Unlike this final, ‘you,’ Lonstreth’s inspirations for the album lack transparency. He cites Karl Ove Knausgård’s My Struggle (male tears); Joni Mitchell’s, Hejira (her solo journey); and Drake’s Nothing Was the Same (male tears, again). “The three of them know how to talk about experience,” he explained. “With Drake, you get the sense that this is emotional high-definition.” Longstreth also references Kanye West’s 808 Heartbreak in “Up In Hudson,” saying that he’s listening to it while driving on the Taconic, while Amber is “out in Echo Park / blasting Tupac drinkin’ a fifth for [his] ass.”
Despite flying solo for the first time, Longstreth did not go at this album alone. It was Rick Rubin who first got him out of his funk out in Los Angeles back in 2013, essentially telling him: “Dude, this is what you do.” He then spent some time working on other peoples’ projects, joining Kanye West’s camp in 2015 to write the bridge that Rihanna sings on “FourFiveSeconds,” which also features Paul McCartney. And then in 2016, he helped produce a part of Solange’s album, A Seat at the Table. In return, Solange wrote the most uplifting song on Dirty Projectors, the reggae-inspired “Cool Your Heart.”
It was working with West that also helped Longstreth wrestle with his own relationship between art and fame. He describes West’s process as, “this kind of Warhol-ian thing where he’s living fame as the highest manifestation of self-expression.” And by the end of their time together, he decided: “If strip away all my OG indie rock prejudices, fame and art are symbiotic. They’re both about storytelling. Art can buttress fame, and fame can really amplify the message of art.”

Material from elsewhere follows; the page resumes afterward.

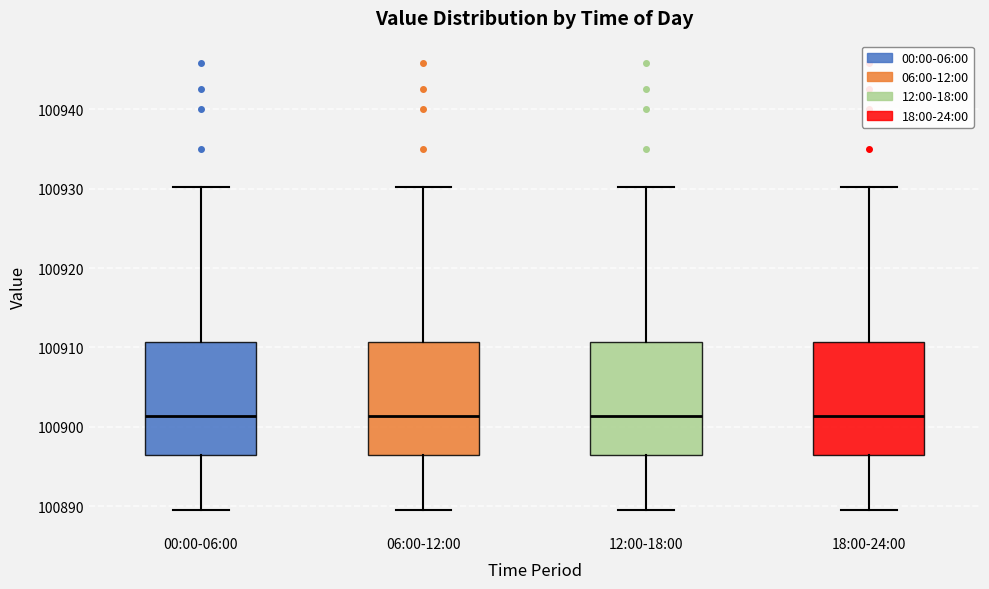

Where does the upper whisker of the box for 00:00-06:00 end on the y-axis? The values are not printed on the chart, so give them approximately, as read against the axis.

100930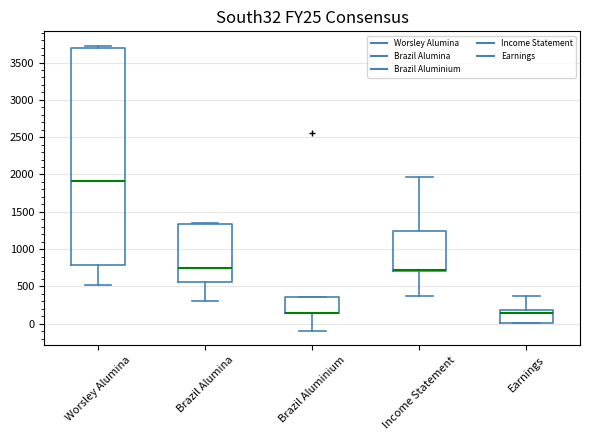

Where does the upper whisker of the box for Income Statement end on the y-axis? The values are not printed on the chart, so give them approximately, as read against the axis.

1950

Around this same time, Longstreth and Coffman also broke their silence to produce her solo album together, which was a role reversal for the duo. “Producing Amber’s solo album was a really incredible experience,” he said. “When she was in the band, she was really serving my vision, but we always talked about one day making her album. This was a nice reversal. In the same way as working with Solange, Joanna [Newsom], or even Kanye, I’m just there to help realize their vision. Watching Amber tell these stories from her experience was super inspiring to me. I’m not trying to do anything else but describe feelings.”
Feelings. This is really the operative word here, as they’re what allow any artist, male or female, to get away with making breakup albums time and time again. They’re impossible to argue with, and despite being “personal” they appeal to shared experiences. Longstreth succeeds with Dirty Projectors because he combines Drake feelings with Joni feelings, low with highbrow ideas. And of course, art with fame in a way that somehow feels new.
“In a moment where the very idea of objective truth is eroding, what is art even doing?” asked Longstreth, deftly transitioning from Drake to Donald J. Trump. “The point of art, and the power and the beauty of it, is to tell an emotional truth in a subjective truth.”
And while Longstreth is not wrong to say that we live in a time when truth is the most valuable and necessary currency, and that good, honest music can be a wonderful way to balm open wounds, it’s also important to remember who decides what is true, and whether or not we believe them. That is, after all, the nature of projection. In the end, I think we can all agree that the only person who can decide what is true and what is projected is yourself, and as Coffman sings in the final line of “All to Myself,” maybe it’s really just “time to listen.”